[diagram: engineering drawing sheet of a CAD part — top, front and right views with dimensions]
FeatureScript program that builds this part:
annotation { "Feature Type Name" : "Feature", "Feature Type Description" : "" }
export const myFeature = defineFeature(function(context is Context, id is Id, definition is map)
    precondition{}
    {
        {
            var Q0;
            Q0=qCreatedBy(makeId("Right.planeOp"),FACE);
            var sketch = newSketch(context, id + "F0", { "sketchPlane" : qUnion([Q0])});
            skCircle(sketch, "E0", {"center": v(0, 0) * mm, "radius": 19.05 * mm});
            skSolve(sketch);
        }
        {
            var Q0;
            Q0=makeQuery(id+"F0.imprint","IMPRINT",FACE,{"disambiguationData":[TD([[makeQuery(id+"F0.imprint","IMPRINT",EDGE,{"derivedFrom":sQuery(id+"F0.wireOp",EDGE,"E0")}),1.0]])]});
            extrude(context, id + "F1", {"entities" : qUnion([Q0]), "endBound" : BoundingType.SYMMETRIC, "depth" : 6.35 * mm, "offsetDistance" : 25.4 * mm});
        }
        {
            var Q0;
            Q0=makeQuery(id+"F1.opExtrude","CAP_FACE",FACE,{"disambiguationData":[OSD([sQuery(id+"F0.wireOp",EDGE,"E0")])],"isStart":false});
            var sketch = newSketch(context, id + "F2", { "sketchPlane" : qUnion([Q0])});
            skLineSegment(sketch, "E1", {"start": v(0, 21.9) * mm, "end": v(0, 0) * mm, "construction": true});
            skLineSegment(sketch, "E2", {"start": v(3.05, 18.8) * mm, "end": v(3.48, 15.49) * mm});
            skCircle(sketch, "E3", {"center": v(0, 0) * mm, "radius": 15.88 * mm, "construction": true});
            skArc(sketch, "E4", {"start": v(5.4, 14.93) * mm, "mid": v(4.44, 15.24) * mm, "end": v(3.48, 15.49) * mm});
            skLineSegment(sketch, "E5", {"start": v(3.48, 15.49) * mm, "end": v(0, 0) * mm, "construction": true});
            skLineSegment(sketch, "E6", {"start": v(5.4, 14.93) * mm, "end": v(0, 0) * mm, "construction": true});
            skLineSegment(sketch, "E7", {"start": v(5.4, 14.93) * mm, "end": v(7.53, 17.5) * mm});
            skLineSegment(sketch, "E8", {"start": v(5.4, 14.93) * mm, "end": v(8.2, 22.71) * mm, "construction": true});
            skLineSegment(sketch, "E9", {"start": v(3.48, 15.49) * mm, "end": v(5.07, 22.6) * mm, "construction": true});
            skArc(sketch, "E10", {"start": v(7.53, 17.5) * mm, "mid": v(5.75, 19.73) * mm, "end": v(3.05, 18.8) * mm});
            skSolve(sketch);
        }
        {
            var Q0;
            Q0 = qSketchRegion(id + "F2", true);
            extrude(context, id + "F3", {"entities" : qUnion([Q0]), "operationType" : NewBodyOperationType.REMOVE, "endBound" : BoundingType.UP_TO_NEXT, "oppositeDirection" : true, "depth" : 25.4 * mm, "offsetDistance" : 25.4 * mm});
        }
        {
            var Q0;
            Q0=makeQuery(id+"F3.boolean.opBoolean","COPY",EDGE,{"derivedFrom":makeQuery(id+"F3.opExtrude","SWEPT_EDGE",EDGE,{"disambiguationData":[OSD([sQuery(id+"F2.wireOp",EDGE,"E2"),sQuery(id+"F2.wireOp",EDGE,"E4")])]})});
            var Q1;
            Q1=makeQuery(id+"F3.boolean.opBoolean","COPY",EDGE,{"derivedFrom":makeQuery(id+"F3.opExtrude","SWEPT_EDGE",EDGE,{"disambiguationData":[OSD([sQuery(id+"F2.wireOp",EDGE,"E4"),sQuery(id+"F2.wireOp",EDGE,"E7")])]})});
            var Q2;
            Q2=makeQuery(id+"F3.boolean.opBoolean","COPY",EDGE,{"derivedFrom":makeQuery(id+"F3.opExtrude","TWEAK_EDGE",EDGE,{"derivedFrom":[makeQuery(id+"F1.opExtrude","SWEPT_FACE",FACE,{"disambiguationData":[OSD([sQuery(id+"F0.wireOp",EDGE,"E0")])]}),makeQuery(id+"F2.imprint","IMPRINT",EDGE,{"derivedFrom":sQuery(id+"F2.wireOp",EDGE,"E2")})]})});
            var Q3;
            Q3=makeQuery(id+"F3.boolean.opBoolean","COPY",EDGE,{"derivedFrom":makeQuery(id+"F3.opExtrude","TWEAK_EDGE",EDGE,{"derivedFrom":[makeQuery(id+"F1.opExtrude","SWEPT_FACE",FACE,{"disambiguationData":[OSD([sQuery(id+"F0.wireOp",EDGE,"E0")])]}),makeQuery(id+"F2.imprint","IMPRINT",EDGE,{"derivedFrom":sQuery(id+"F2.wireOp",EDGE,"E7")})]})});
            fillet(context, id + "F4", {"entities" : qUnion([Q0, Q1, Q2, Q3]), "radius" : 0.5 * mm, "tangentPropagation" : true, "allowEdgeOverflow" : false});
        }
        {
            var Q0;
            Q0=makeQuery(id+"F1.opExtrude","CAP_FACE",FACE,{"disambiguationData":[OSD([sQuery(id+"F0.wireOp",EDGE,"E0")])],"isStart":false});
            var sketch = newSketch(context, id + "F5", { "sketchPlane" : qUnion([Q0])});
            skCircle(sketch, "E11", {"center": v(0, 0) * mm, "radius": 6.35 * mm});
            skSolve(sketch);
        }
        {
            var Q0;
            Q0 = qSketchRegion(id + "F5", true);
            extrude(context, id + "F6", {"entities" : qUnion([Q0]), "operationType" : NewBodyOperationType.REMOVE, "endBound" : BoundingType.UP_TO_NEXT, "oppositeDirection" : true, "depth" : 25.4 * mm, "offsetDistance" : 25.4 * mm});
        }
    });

■ What the task asks:
Find every line in the listing that contains the string "skArc", matching case exactly, and copy each of those lines.

■ Solution below:
            skArc(sketch, "E4", {"start": v(5.4, 14.93) * mm, "mid": v(4.44, 15.24) * mm, "end": v(3.48, 15.49) * mm});
            skArc(sketch, "E10", {"start": v(7.53, 17.5) * mm, "mid": v(5.75, 19.73) * mm, "end": v(3.05, 18.8) * mm});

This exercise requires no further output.